TASK STATEMENT: Where in the records does the word "Associate" appear? Copy each line that holds it.
····················
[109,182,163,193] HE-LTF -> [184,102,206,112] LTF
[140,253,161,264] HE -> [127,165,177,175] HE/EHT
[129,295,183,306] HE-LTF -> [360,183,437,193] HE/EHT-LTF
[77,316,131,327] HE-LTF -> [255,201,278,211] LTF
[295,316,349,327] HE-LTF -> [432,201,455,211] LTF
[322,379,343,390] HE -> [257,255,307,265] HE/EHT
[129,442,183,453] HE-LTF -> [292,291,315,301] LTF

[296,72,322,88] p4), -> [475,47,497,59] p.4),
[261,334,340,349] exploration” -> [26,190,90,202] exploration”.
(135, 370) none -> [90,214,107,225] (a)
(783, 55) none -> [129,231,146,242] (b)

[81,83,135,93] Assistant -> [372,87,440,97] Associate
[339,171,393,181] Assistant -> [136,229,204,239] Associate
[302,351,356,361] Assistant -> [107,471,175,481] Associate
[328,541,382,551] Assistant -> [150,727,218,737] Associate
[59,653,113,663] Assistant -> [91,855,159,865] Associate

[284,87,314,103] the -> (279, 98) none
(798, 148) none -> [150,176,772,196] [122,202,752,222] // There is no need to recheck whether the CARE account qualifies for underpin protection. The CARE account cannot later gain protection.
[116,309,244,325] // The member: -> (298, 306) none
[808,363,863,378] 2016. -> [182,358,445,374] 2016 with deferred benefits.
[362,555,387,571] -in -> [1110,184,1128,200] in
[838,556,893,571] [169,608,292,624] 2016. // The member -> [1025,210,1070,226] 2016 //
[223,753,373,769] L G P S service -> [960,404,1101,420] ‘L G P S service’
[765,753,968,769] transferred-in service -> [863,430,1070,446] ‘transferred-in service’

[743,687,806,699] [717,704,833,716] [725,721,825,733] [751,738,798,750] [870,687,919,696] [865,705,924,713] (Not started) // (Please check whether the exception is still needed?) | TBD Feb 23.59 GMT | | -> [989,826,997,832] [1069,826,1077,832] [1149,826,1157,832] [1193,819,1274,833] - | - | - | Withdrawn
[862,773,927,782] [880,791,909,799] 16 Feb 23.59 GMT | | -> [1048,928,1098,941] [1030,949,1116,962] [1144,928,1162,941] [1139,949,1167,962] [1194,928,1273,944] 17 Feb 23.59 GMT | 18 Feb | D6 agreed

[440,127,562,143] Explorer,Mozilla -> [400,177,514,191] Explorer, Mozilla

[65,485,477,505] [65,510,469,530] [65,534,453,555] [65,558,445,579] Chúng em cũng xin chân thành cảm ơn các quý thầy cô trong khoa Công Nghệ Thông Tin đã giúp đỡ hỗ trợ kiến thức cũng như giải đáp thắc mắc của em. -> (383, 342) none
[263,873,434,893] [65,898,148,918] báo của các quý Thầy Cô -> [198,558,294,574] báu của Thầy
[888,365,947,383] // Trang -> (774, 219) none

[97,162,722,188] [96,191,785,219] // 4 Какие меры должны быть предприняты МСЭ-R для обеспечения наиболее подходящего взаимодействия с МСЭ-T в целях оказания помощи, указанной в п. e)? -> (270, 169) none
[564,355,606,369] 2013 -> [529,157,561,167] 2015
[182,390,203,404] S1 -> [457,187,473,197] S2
····················
RESPONSE BOX:
[81,83,135,93] Assistant -> [372,87,440,97] Associate
[339,171,393,181] Assistant -> [136,229,204,239] Associate
[302,351,356,361] Assistant -> [107,471,175,481] Associate
[328,541,382,551] Assistant -> [150,727,218,737] Associate
[59,653,113,663] Assistant -> [91,855,159,865] Associate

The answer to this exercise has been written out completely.